3.: The output of ``netstat -i''. The number of packets that have passed through the network interfaces since the machine was booted are of particular interest. Rather than attempt to extract this information (netstat's format changes wildly from platform to platform), I feed the whole thing into the MD5 hash in hopes that the MD5 will ``distill'' the randomness out of the output.
4.: the output of the 'ps' command. This is not very random, since the list of commands should be the same every time we boot, but the low-order milliseconds of some of the times should be randomly different by one bit every time it runs (detirminism is nice, but the system state cannot be 100% detirmined without exact knowledge of exact state of every portion of the system).
5.: the output of 'uptime'. This may be predicted if the attacker has access already to our system, but if our attacker is outside, this adds a few bits of randomness.
6.: The clock time of my process (this may be as little as one bit of randomness, depending upon when the PRNG is initialized).
7.: The millisecond timer after all of the above has taken place.

Occasionally, when sufficient entropy has become available, it will be hashed into the MD5 pool for the key, and the AES block cipher will be re-keyed. Calculating when it is advantageous to do this is a Hard Problem. Ideally it should only be done when 128 bits of true randomness have been accumulated. Overestimating the amount of true randomness is easy to do, especially in the face of attacks. At the moment I have not implemented this part of the algorithm.

Input entropy

As entropic events become available, they are hashed into the MD5 pool on the input block. These events may be things like:

1.: The lower-order bits of the millisecond timer at the time that a command comes in to the program,
2.: The lower-order bits of the millisecond timer at the time that a network packet comes in (note: a flood attack may compromise this),
3.: The lower-order bits of the millisecond timer at the time that a key is pressed (I don't have a keyboard in my application, but others may).

Normal Operation

When 128 bits of output are requested, the following takes place:

1.: A counter is incremented and fed into the MD5 pool on the input block. This keeps the input block incrementing even if no entropic events have taken place.
2.: The current millisecond timer is fed into the MD5 pool on the input block. This will add any randomness to that pool.
3.: The current value of the input MD5 pool is obtained.
4.: That value is fed to the encrypt() function of the block cipher.
5.: The output of the block cipher is fed into the MD5 pool on the output.
6.: The current value of the output MD5 pool is obtained.
7.: That value is returned as the value of the PRNG.

Attacks

Attacks upon the block cipher

Some block ciphers may be succeptible to differential analysis or similar attacks. This is especially true if attacks upon the inputs result in a known plaintext on the input block for the block cipher.
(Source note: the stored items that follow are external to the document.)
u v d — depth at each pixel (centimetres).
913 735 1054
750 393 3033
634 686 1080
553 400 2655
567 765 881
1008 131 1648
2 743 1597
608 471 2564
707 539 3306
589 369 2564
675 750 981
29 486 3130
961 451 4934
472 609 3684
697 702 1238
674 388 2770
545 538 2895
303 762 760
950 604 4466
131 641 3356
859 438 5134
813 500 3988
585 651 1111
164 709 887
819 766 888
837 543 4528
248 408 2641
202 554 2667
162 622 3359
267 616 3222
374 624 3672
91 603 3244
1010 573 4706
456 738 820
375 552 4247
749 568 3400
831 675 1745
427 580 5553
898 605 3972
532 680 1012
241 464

The MD5 hash on the output is a recent addition to Ocotillo. One of its purposes (but not the only one) is to prevent direct attacks upon the block cipher. Since the ciphertext is never directly seen, attacks which rely upon direct access to the ciphertext should fail.

Entropy attacks

These attacks are upon the sources of entropy for the block cipher. Some attacks could be:

1.: Dictating or duplicating the initial seed. If one can control exactly what the outputs of 'ps', 'netstat -i', etc. are, as well as stopping the timer, then one can predict the initial key value and thus presumably with other attacks be able to predict the outputs of the PRNG. Note: On Unix, this requires root access. Game Over.
2.: Insufficient entropy for the initial seed. If insufficient entropy has been gathered, the attacker may be able to guess possible values for the initial seed and break the PRNG in less time than would be theoretically possible. This is the most worrisome attack.
3.: Stopping the timer. If done during normal operations, the block cipher essentially operates in block counter increment mode. If done as part of an attack that relies upon dictating the initial seed, it could be disasterous. But note: On Unix, this requires root access. If one has root access, then the game is over anyhow (the whole point of the crypto component of this application is to prevent people from obtaining root access).
4.: Flooding the PRNG. Presumably if one floods the PRNG with requests, the block cipher is essentially operating in block counter increment mode. The cipher should itself be fairly resistent to crack even under those circumstances, but prevention of flood has to be handled at the applications level. For this particular application, the PRNG API is not exposed to outsiders, and the protocol is resistant to flood attacks (such as, e.g., floods of session re-key requests). For other applications, flood attacks may be a more critical issue.

State attacks

These are related to entropy attacks, but presume that you have obtained the key and/or input value of the cipher at some point in time. You will then use this to predict future or past outputs of the cipher based upon the fact that the input value of the cipher has limited entropy (i.e., is basically operating in counter mode, especially if combined with an entropy attack).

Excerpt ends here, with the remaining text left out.